The lifespan of the average crypto collapsed in 2025. Automated issuance platforms flooded the market with disposable assets throughout the year.
A report from data aggregator CoinGecko and GeckoTerminal indicates that 11.6 million cryptocurrencies failed last year. The total represents 86.3% of all project closures recorded between 2021 and 2025.
Market metrics show a structural shift in the digital asset economy. The barrier to entry for creating a token effectively vanished. Ephemeral and speculative assets now saturate the market. Most lack the liquidity or community support to survive beyond their initial launch window.
The Rise of Disposable Crypto
Exponential failure rates stem from the proliferation of automated launchpads. Platforms like pump.fun allow users to deploy tokens in seconds for pennies.
Automated infrastructure drove an explosion in total project counts. GeckoTerminal tracked nearly 20.2 million projects by the end of 2025. This volume dwarfs the 428,383 projects recorded in 2021.
“The ease of launching tokens on launchpads led to a surge in low-effort meme coins and projects entering the market,” CoinGecko stated in the report.
Excess supply overwhelmed available liquidity. Only 2,584 project failures occurred in 2021. The industrialized issuance of 2025 resulted in a mortality rate where more than half of all tokens ever listed on the platform have now failed.

The October Liquidation Catalyst
Systemic volatility acted as the primary executioner for these fragile assets. The fourth quarter of 2025 proved particularly lethal.
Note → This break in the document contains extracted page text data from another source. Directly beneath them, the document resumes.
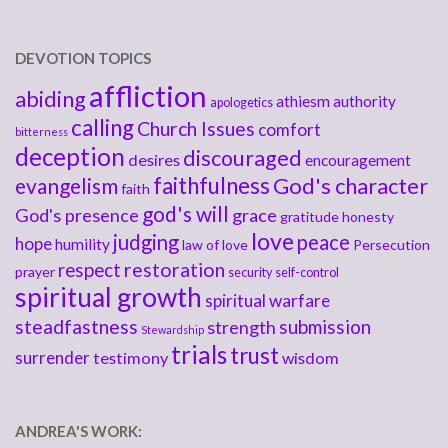
DEVOTION TOPICS
affliction
abiding
athiesm
authority
apologetics
calling
Church Issues
comfort
bitterness
deception
discouraged
desires
encouragement
faithfulness
God's character
evangelism
faith
god's will
God's presence
grace
gratitude
honesty
love
judging
peace
hope
humility
law of love
Persecution
respect
restoration
prayer
security
self-control
spiritual growth
spiritual warfare
steadfastness
submission
strength
Stewardship
trials
trust
surrender
testimony
wisdom
ANDREA'S WORK:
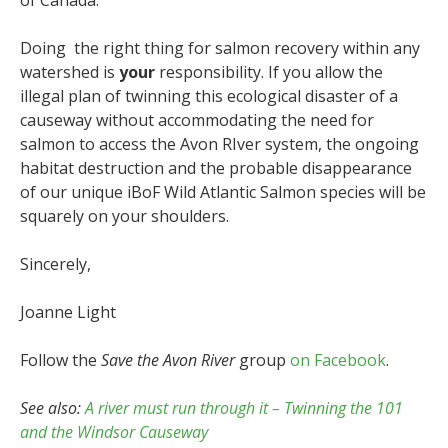
Doing the right thing for salmon recovery within any
watershed is
your
responsibility. If you allow the
illegal plan of twinning this ecological disaster of a
causeway without accommodating the need for
salmon to access the Avon RIver system, the ongoing
habitat destruction and the probable disappearance
of our unique iBoF Wild Atlantic Salmon species will be
squarely on your shoulders.
Sincerely,
Joanne Light
Follow the
Save the Avon River
group
on Facebook
.
See also:
A river must run through it – Twinning the 101
and the Windsor Causeway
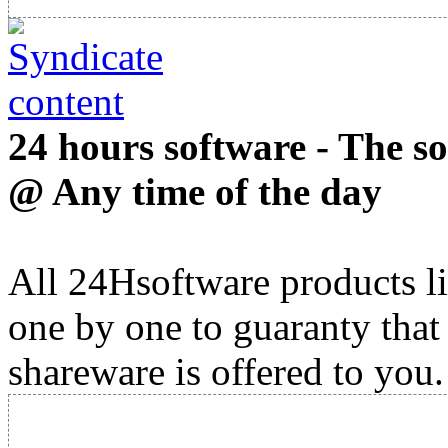
24 hours software - The s
@ Any time of the day
All 24Hsoftware products li
one by one to guaranty that
shareware is offered to you.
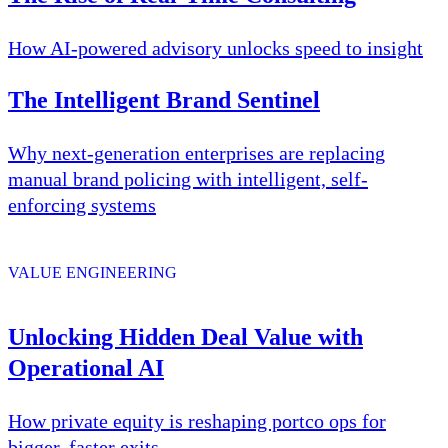
How AI-powered advisory unlocks speed to insight
The Intelligent Brand Sentinel
Why next-generation enterprises are replacing
manual brand policing with intelligent, self-
enforcing systems
VALUE ENGINEERING
Unlocking Hidden Deal Value with
Operational AI
How private equity is reshaping portco ops for
bigger, faster exits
The period accounted for 7.7 million token collapses, representing roughly 35% of all recorded failures.
Analysts link the mass extinction event to the market turbulence that defined late 2025. Specifically, the “liquidation cascade” of October 10 wiped out $19 billion in leveraged positions within 24 hours.
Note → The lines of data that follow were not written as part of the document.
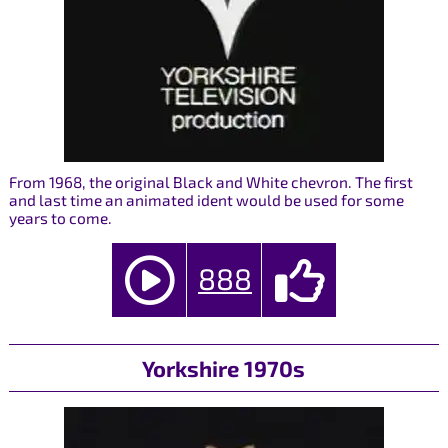
From 1968, the original Black and White chevron. The first
and last time an animated ident would be used for some
years to come.
888
Yorkshire 1970s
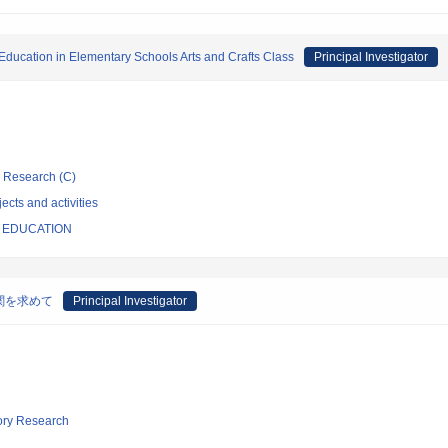
l Education in Elementary Schools Arts and Crafts Class
Principal Investigator
ic Research (C)
ects and activities
F EDUCATION
関を求めて
Principal Investigator
tory Research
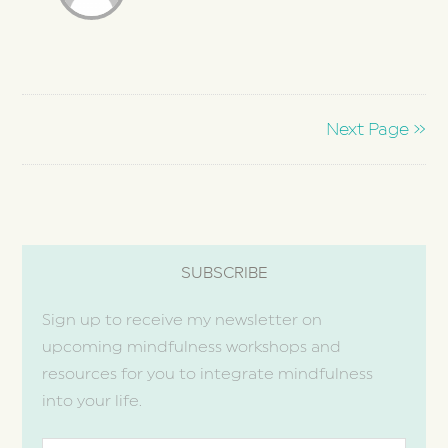
Next Page »
SUBSCRIBE
Sign up to receive my newsletter on
upcoming mindfulness workshops and
resources for you to integrate mindfulness
into your life.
The report described the event as the largest single-day deleveraging in crypto history. Deleveraging events of this magnitude remove the speculative bid required to keep low-liquidity meme coins solvent.
Survival Statistics by the Numbers
- Total Failures (2025): 11,564,909
- Total Failures (2024): 1,382,010
- Total Failures (2021-2023): Under 500,000 combined
- 2025 Share of Five-Year Failures: 86.3%
The mortality rate confirms that project durability declined as issuance speed increased. Investors are now navigating a landscape where the vast majority of new assets face total loss within three months of inception.
Chain Street’s Take
The data proves 2025 wasn’t just a bear market. It was the year crypto perfected the “disposable asset.”
The 11.6 million dead coins are not failed startups. They are discarded lottery tickets.
Automated launchpads successfully financialized short attention spans. They reduced the lifecycle of a crypto asset from years to minutes.
The technology performed exactly as designed. The market simply prioritized issuance speed over durability.
We moved beyond building protocols and began manufacturing churn. The “mortality signal” is loud. If you trade tokens with zero barriers to entry, you trade on a countdown timer.